• _Problem_
Look through the data below and return each line where "Sveshnikov" appears.

• _Information supplied_
Start of Block

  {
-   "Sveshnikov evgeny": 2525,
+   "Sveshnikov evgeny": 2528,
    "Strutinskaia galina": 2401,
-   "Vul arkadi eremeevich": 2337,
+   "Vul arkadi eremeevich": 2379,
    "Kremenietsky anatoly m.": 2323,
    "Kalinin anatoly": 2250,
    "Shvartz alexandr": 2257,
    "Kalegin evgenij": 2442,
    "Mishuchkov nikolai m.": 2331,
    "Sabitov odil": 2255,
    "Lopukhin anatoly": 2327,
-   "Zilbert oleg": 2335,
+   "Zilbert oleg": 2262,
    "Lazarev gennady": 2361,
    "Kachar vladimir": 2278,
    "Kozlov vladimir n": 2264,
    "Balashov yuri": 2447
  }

End of Block
Start of Block

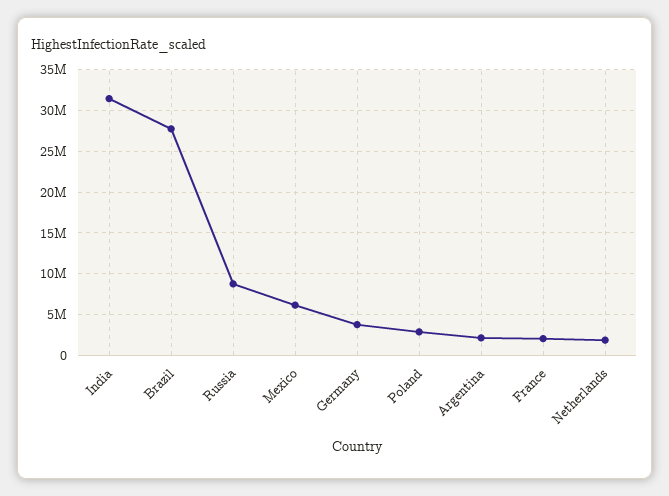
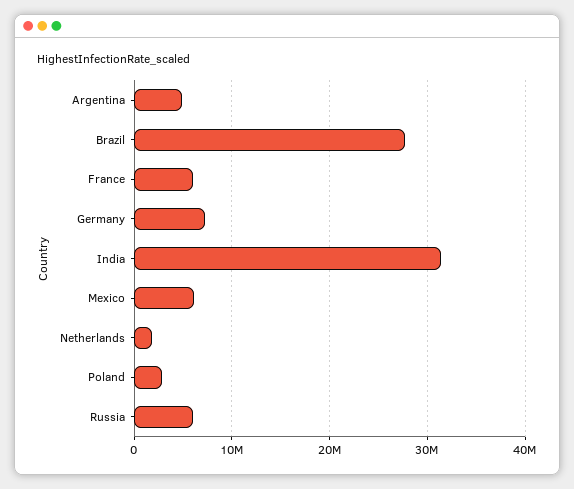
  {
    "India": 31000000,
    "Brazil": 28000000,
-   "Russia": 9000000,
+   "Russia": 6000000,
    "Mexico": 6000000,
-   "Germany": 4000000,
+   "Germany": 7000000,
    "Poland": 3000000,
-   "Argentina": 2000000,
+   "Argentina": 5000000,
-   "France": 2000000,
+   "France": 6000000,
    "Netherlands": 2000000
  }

End of Block
Start of Block

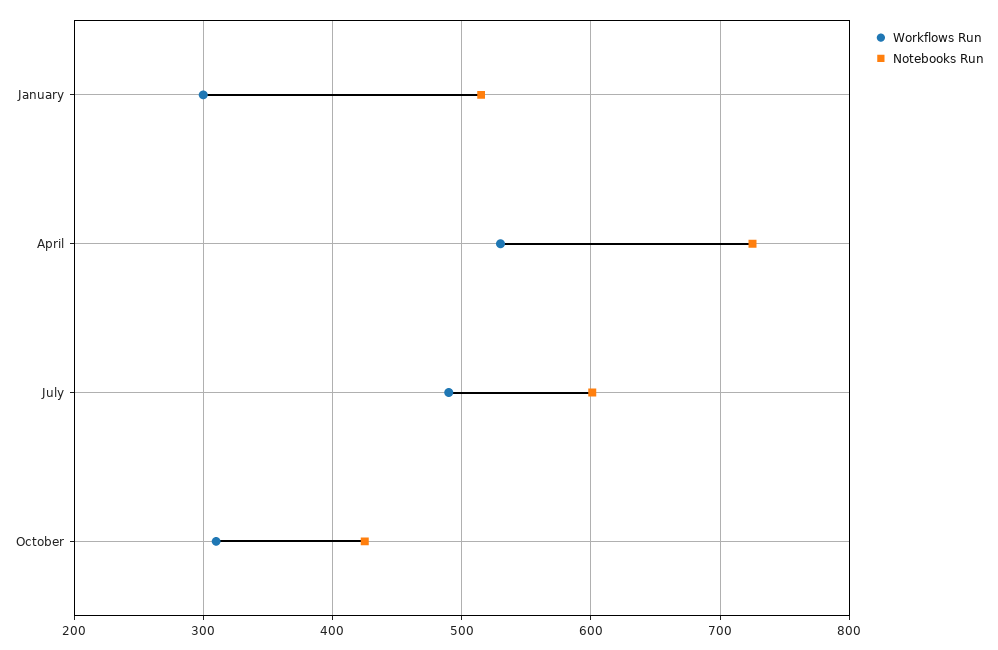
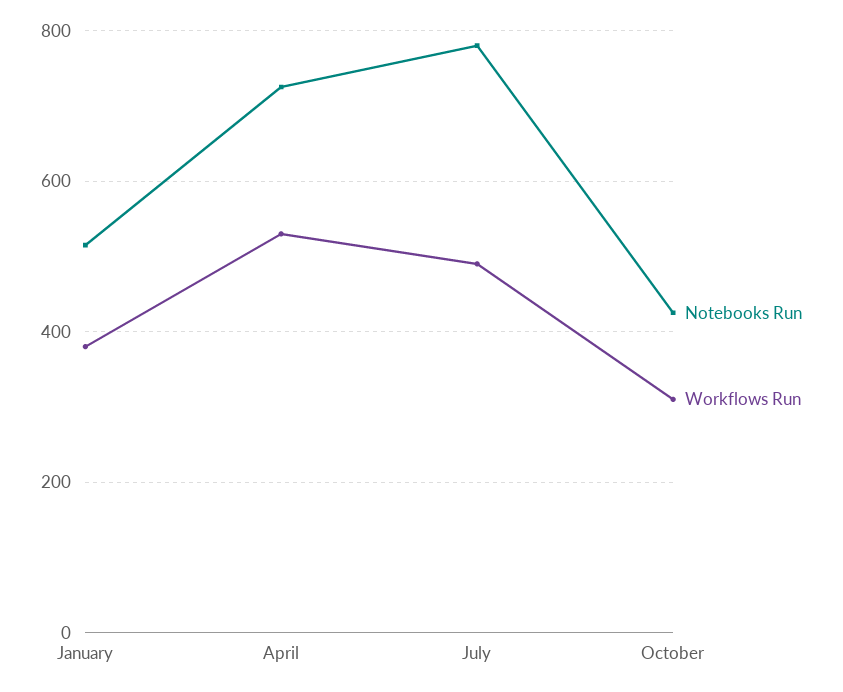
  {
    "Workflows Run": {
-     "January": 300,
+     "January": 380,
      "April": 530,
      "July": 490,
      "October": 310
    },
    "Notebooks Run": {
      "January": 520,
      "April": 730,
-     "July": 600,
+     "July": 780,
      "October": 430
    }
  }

End of Block

• _Solution for this task_
-   "Sveshnikov evgeny": 2525,
+   "Sveshnikov evgeny": 2528,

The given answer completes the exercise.